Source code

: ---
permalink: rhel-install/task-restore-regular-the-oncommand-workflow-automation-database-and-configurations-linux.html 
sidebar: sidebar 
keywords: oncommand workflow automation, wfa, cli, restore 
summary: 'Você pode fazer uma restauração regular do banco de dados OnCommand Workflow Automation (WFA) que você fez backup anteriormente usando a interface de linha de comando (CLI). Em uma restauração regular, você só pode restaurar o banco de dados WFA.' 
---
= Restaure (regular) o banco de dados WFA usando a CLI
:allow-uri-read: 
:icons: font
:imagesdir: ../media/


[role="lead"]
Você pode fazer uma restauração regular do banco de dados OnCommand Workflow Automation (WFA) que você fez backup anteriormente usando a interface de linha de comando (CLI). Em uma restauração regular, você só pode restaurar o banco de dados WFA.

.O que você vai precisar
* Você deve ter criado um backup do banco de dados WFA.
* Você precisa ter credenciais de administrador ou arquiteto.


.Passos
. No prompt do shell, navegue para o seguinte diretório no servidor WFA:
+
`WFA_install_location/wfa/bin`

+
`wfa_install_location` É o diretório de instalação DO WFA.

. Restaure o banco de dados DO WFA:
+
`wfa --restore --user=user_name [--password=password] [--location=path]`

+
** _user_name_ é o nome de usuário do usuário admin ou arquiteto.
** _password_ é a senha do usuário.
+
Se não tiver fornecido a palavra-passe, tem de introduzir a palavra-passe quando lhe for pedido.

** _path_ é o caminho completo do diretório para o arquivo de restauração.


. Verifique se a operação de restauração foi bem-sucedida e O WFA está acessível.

[TASK]
Write the listing out again, word for word.

[RESPONSE BOX]
Source code

: ---
permalink: rhel-install/task-restore-regular-the-oncommand-workflow-automation-database-and-configurations-linux.html 
sidebar: sidebar 
keywords: oncommand workflow automation, wfa, cli, restore 
summary: 'Você pode fazer uma restauração regular do banco de dados OnCommand Workflow Automation (WFA) que você fez backup anteriormente usando a interface de linha de comando (CLI). Em uma restauração regular, você só pode restaurar o banco de dados WFA.' 
---
= Restaure (regular) o banco de dados WFA usando a CLI
:allow-uri-read: 
:icons: font
:imagesdir: ../media/


[role="lead"]
Você pode fazer uma restauração regular do banco de dados OnCommand Workflow Automation (WFA) que você fez backup anteriormente usando a interface de linha de comando (CLI). Em uma restauração regular, você só pode restaurar o banco de dados WFA.

.O que você vai precisar
* Você deve ter criado um backup do banco de dados WFA.
* Você precisa ter credenciais de administrador ou arquiteto.


.Passos
. No prompt do shell, navegue para o seguinte diretório no servidor WFA:
+
`WFA_install_location/wfa/bin`

+
`wfa_install_location` É o diretório de instalação DO WFA.

. Restaure o banco de dados DO WFA:
+
`wfa --restore --user=user_name [--password=password] [--location=path]`

+
** _user_name_ é o nome de usuário do usuário admin ou arquiteto.
** _password_ é a senha do usuário.
+
Se não tiver fornecido a palavra-passe, tem de introduzir a palavra-passe quando lhe for pedido.

** _path_ é o caminho completo do diretório para o arquivo de restauração.


. Verifique se a operação de restauração foi bem-sucedida e O WFA está acessível.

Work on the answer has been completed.